Reindeer are mostly active during twilight. So the daylight’s almost fading by the time our rented car enters an unimposing little side street out in an industrial area near the harbor of Pitea in Sweden. Here, they don’t clear the roads of the snow anymore, but instead push some of it aside and flatten the rest.
Beside the street, dark green fir trees soar high and you can smell reindeer dung although you can’t see the beasts yet. Patrick Lundgren stands next to his pickup truck. He appears shy at first though that seems at odds with his powerful stature. The man from the native Sami people radiates calm (even in unsettling situations as we found out later). He speaks slowly, carefully choosing his words.
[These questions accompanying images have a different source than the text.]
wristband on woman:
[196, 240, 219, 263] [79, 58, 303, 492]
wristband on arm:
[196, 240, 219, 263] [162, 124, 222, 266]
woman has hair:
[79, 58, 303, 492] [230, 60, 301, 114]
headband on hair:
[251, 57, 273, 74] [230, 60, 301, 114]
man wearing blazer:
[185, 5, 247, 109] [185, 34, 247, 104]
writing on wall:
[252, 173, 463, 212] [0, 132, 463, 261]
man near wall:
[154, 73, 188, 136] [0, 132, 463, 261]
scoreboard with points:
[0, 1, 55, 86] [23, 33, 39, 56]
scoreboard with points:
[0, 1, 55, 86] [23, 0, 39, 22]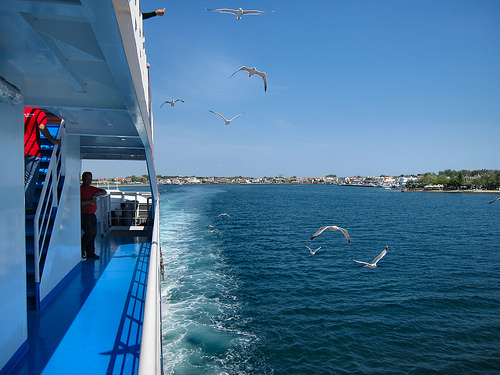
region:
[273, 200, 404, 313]
the birds are flying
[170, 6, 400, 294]
Seagulls flying mid air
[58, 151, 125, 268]
Man standing on boat deck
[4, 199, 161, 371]
Blue boat deck floor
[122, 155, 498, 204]
City coast line in background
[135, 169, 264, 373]
White wave from boat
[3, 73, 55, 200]
Man walking up the steps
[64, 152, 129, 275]
Man standing on deck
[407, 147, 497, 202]
Green trees on coastline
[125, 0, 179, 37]
Man sticking hand off balcony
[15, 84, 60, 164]
Man has a red shirt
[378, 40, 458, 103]
part of the sky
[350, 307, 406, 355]
part of a water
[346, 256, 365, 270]
edge of a wing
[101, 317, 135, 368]
part of a shade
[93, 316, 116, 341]
part of a floor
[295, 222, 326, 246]
edge of a wing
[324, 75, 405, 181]
part of the sky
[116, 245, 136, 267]
part of a shade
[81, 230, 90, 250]
part of a trouser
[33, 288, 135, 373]
blue narrow pathway floor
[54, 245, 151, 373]
blue narrow pathway floor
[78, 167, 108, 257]
man standing along the pathway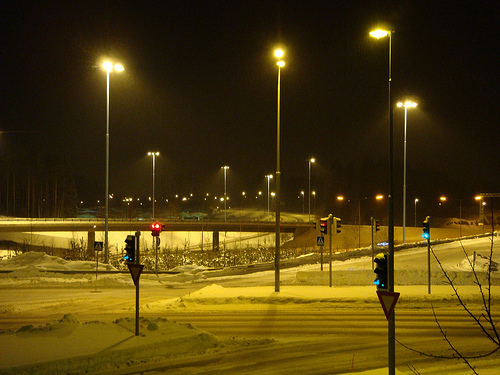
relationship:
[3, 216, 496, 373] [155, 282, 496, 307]
street covered in snow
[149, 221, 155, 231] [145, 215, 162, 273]
light on pole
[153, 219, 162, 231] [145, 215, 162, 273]
light on pole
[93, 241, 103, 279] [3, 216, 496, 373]
sign on street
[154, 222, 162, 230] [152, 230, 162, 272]
light on pole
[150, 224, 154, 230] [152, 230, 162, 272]
light on pole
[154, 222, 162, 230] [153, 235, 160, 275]
light on pole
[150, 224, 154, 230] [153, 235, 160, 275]
light on pole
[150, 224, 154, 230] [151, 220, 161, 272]
light on pole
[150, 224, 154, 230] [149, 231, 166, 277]
light on pole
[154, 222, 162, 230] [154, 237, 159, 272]
light on pole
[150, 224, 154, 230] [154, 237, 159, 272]
light on pole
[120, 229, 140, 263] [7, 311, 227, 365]
signal in snow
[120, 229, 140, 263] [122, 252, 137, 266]
signal with light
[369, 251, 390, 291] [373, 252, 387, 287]
signal with greenlight signal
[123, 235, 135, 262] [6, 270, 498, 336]
greenlight signal on side of street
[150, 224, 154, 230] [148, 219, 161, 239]
light has light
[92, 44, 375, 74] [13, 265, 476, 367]
lamp near road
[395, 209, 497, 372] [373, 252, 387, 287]
twig branches near greenlight signal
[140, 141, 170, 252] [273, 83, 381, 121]
light pole in ground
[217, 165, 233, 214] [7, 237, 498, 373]
pole in ground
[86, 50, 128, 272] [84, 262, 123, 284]
pole in ground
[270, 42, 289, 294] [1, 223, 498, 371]
light pole in ground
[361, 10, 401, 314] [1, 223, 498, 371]
pole in ground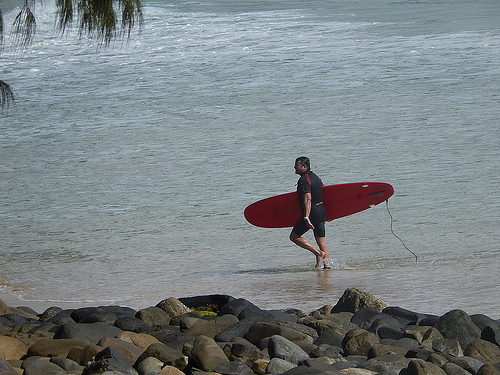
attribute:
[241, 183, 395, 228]
board — red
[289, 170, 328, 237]
wetsuit — black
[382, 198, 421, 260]
cable — black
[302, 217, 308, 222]
watch — white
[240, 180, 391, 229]
board — red, black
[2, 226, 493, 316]
water — shallow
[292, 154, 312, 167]
hair — short, dark, wet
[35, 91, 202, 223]
ocean water — Calm , blue 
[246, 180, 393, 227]
surfboard — dark red, one, red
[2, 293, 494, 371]
rocks — large, dark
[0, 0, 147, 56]
leaves — dripping 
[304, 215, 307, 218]
watch — white 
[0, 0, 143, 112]
tree — green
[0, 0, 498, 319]
water — light grey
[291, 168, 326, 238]
wetsuit — short, black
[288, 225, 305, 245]
knee — bent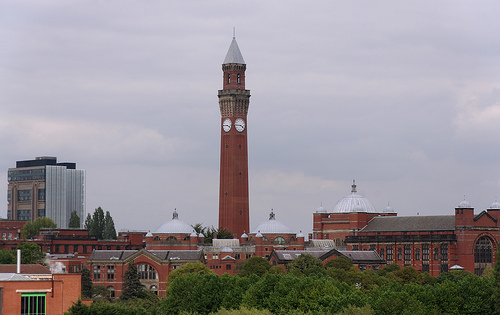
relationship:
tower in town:
[208, 20, 266, 233] [3, 137, 498, 314]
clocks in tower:
[220, 113, 249, 134] [201, 24, 265, 234]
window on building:
[29, 170, 59, 188] [15, 150, 116, 225]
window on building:
[111, 267, 127, 280] [81, 249, 165, 293]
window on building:
[88, 265, 104, 283] [339, 196, 499, 288]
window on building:
[469, 234, 495, 278] [467, 230, 484, 270]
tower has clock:
[216, 26, 251, 239] [234, 118, 246, 133]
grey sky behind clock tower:
[1, 0, 499, 240] [217, 26, 251, 245]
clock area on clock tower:
[218, 115, 250, 137] [216, 28, 254, 242]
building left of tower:
[6, 155, 87, 231] [204, 10, 271, 270]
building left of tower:
[4, 155, 85, 240] [216, 23, 251, 233]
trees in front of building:
[72, 258, 499, 313] [88, 244, 205, 299]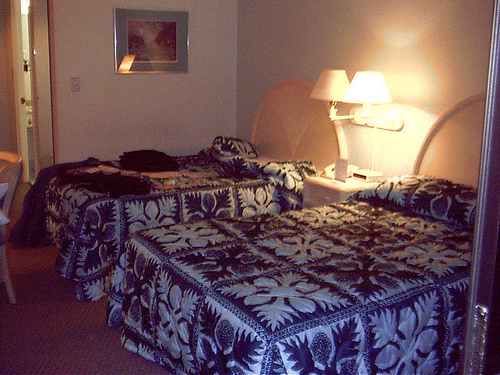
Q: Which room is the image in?
A: It is at the bedroom.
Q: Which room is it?
A: It is a bedroom.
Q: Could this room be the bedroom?
A: Yes, it is the bedroom.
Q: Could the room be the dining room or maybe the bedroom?
A: It is the bedroom.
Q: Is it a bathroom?
A: No, it is a bedroom.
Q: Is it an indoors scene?
A: Yes, it is indoors.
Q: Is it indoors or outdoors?
A: It is indoors.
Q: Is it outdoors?
A: No, it is indoors.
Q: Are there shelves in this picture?
A: No, there are no shelves.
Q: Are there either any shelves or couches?
A: No, there are no shelves or couches.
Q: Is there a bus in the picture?
A: Yes, there is a bus.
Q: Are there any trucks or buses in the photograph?
A: Yes, there is a bus.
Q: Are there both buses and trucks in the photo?
A: No, there is a bus but no trucks.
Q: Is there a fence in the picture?
A: No, there are no fences.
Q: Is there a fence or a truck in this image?
A: No, there are no fences or trucks.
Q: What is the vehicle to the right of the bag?
A: The vehicle is a bus.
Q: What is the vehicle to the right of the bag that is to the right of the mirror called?
A: The vehicle is a bus.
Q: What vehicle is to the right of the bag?
A: The vehicle is a bus.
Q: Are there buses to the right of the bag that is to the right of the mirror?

His attentive eyes rest thoughtfully on the foreigners who want to see “his” reindeer.
Sami people have been reindeer herders for generations in the Nordic countries. The animals are only found here today thanks to the Sami who tend to them. The herders take them down from the North to southern regions where they can still find food themselves, if there wasn’t a changing climate.
Patrick takes his shovel from the pickup, trudges through the snow into the forest (while the rest of us struggle not to fall into the snow at every step) and starts digging. One meter of snow has to be displaced until he hits solid ground. The snow cracks a little bit every time his shovel hits the layer. He bends over, reaches into the hole and grabs something. He blows into his hand and holds it out. “This is what they like,” he says and shows us a few lichens and fir needles.
During a normal winter, the reindeer could dig into the ground themselves with their snout. But this winter isn’t normal. Last week it was +10 degrees Celsius – far too warm. The snow started to turn to water. But then temperatures dropped again around minus 11 degrees Celsius again and the melted water froze to ice, forming a rock-solid hard cover which the reindeer cannot penetrate. Patrick then has to provide food in the form of pellets for the about 3,000 animals in the forest – each animal eating about two kilograms. That’s quite expensive though, but it’s the only chance for the reindeer who double up as “climate helpers.”
Finally, we not only got what we came for but we also learned much more. Looking at the people, environment and treasures around the Arctic circle, you realize that they are all connected. So, when my journey is over I hope to give you a broader picture of the Artic circle region, one that shows the links between what’s playing out on the ice and the seemingly disparate stories below the surface.